• **EXERCISES**:
**1)** Write out the part of the Rochioli Pinot Noir review below that runs from "Popped and poured" up to and including "you have it.".
**2)** Continue the Rochioli Pinot Noir review below, starting right after its final sentence.

─── PASSAGE TO READ

2008 Rochioli Pinot Noir West Block

A testament to the greatness of California pinot noir. I consider Rochioli to be among the Grand Cru's from Sonoma. Having enjoyed many of the Rochioli cuvee's through the generosity of friends over the years, I believe that this 2008 West Block may be one of the most beautiful wines wines from this estate.

Popped and poured at the restaurant,  the bouquet leaps from the bottle. As it opened up, it became apparent that this is a special vintage of West Block. Incredibly savory black rasberry fruit, silky texture and wonderfully intriguing spices... (difficult to express the quality of this fruit in comparison to other estates ... it is absolutely exceptional ).  Lush, yet not ponderous. Has  underlying minerality and tension that indicates very solid potential for aging at least another 5 years or more. Right in a sweet spot right now, try one if you have it.

──────
─── EXCERPTED DATA

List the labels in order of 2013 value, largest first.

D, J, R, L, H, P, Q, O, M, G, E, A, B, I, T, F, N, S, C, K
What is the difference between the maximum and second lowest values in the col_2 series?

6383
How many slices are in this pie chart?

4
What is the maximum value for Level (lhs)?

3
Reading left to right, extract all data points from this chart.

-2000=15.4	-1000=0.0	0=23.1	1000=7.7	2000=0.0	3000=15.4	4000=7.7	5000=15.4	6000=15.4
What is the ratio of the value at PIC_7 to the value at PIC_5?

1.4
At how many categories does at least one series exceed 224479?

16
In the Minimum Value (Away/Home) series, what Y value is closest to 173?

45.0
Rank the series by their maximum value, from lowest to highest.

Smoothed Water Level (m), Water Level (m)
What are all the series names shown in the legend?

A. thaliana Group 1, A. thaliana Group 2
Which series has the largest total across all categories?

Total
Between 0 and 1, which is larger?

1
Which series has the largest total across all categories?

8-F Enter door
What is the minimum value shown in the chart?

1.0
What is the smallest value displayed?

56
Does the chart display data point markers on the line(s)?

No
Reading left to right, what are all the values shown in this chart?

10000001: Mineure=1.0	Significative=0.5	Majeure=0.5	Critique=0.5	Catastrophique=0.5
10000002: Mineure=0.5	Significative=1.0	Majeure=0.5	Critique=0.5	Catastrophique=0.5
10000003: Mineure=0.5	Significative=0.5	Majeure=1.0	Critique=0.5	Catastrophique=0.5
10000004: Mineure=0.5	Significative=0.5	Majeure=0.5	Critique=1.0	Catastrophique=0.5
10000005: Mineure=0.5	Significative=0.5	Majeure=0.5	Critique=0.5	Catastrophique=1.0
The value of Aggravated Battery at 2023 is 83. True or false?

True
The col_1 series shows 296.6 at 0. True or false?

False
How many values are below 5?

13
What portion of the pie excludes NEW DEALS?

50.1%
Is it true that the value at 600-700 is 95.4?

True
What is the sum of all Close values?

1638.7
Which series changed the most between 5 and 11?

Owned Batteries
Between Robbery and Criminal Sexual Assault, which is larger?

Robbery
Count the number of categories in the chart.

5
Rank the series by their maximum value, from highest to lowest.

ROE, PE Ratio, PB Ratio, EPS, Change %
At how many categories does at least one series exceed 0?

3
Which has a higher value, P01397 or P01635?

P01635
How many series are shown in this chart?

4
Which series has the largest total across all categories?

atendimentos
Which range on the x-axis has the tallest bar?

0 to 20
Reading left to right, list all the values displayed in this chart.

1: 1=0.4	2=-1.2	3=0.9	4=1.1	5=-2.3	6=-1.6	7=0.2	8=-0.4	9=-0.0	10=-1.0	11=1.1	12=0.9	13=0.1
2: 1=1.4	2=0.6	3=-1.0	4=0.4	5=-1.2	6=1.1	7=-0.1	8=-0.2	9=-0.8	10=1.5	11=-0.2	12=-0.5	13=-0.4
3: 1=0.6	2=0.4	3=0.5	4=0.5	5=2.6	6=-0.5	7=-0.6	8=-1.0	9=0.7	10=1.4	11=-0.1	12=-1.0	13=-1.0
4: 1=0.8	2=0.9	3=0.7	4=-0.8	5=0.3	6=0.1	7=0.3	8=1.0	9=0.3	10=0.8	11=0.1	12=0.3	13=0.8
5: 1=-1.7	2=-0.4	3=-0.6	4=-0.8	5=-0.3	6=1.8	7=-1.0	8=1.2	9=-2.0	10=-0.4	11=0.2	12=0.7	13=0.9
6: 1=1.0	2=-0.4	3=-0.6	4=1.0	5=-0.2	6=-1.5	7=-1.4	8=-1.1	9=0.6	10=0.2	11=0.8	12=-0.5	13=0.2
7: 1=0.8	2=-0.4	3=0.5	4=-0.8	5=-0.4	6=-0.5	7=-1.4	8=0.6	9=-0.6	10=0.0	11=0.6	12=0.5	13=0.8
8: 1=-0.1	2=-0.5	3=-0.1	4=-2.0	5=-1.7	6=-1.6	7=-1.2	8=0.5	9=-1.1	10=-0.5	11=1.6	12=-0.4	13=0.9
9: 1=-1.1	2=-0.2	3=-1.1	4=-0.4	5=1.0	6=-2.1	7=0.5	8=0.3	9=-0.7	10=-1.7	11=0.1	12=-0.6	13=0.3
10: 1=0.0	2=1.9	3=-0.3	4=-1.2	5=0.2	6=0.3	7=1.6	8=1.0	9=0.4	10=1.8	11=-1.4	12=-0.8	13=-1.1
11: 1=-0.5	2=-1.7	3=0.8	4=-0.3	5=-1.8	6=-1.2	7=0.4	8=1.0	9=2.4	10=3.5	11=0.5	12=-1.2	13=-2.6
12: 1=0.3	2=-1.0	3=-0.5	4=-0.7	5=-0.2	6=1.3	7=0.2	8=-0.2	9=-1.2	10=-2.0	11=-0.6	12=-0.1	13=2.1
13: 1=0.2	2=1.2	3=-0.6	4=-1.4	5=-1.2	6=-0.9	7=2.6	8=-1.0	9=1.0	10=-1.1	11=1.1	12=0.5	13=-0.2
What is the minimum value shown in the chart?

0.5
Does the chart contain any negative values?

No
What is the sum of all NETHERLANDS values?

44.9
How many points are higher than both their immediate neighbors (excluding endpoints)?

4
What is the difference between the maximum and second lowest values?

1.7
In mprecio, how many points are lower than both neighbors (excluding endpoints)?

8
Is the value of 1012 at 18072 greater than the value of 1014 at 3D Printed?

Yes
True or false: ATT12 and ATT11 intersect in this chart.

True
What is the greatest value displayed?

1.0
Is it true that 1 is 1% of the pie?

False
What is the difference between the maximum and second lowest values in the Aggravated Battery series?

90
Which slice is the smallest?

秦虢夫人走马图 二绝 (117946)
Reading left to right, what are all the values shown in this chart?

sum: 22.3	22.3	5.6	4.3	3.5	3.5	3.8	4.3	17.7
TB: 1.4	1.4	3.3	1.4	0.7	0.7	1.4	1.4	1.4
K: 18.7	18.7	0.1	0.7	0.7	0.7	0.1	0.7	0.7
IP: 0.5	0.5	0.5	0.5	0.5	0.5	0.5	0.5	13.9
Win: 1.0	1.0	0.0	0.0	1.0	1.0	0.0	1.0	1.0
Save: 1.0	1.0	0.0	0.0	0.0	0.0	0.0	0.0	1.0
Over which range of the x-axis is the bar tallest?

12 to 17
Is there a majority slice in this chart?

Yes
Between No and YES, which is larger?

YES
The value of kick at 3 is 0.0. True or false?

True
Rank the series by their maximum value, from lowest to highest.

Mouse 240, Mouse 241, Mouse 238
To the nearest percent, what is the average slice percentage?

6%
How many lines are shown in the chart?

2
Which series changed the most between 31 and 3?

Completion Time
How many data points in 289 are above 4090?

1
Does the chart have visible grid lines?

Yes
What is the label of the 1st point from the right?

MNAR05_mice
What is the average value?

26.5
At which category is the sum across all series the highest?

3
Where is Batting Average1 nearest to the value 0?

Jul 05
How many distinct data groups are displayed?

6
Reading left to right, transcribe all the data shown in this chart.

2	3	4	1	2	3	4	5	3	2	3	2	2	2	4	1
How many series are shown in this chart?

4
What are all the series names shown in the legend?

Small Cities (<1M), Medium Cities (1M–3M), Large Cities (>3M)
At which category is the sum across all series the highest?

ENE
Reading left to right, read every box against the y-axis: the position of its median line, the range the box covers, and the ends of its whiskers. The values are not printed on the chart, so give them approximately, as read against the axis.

──────

• **RESPONSES PER TASK**:
**1)**
Popped and poured at the restaurant,  the bouquet leaps from the bottle. As it opened up, it became apparent that this is a special vintage of West Block. Incredibly savory black rasberry fruit, silky texture and wonderfully intriguing spices... (difficult to express the quality of this fruit in comparison to other estates ... it is absolutely exceptional ).  Lush, yet not ponderous. Has  underlying minerality and tension that indicates very solid potential for aging at least another 5 years or more. Right in a sweet spot right now, try one if you have it.

**2)**
Paired with:
First course of seared foie gras
Second course of Cassoulet Campagnard
Final course of pear clafouti
.... all flawlessly executed by Chef Nicholas Tarnate at Aix en Provence Restaurant 

Tour of Bordeaux-blend and Cabernet Sauvignon based wines

Co-hosted a tasting for our wine group recently. Thanks to Steve Dunn for providing a most excellent 2nd flight. 

1st flight
1999 Fisher Wedding Vineyard  (favorite of the flight) - Sonoma - Cabernet Sauvignon with a bit of Cabernet Franc (14% abv)
1998 Chateau Gomerie - St. Emilion - Merlot (13% abv)
1998 d'Arenberg Coppermine Road - McLaren Vale - Cabernet Sauvignon  (14% abv)
1997 Concha y Toro Don Melchor - Maipo Valley - Cabernet Sauvignon  (13.5% abv)
1997 Le Macchiole Paleo - Tuscany - mostly Cabernet Sauvignon with a bit of Sangiovese and Cabernet Franc (13% abv)
1992 Ferrari-Carano Reserve (2nd favorite of the flight) - Sonoma - Cabernet Sauvignon, Cabernet Franc, Petit Verdot, Merlot, Malbec (13.5% abv)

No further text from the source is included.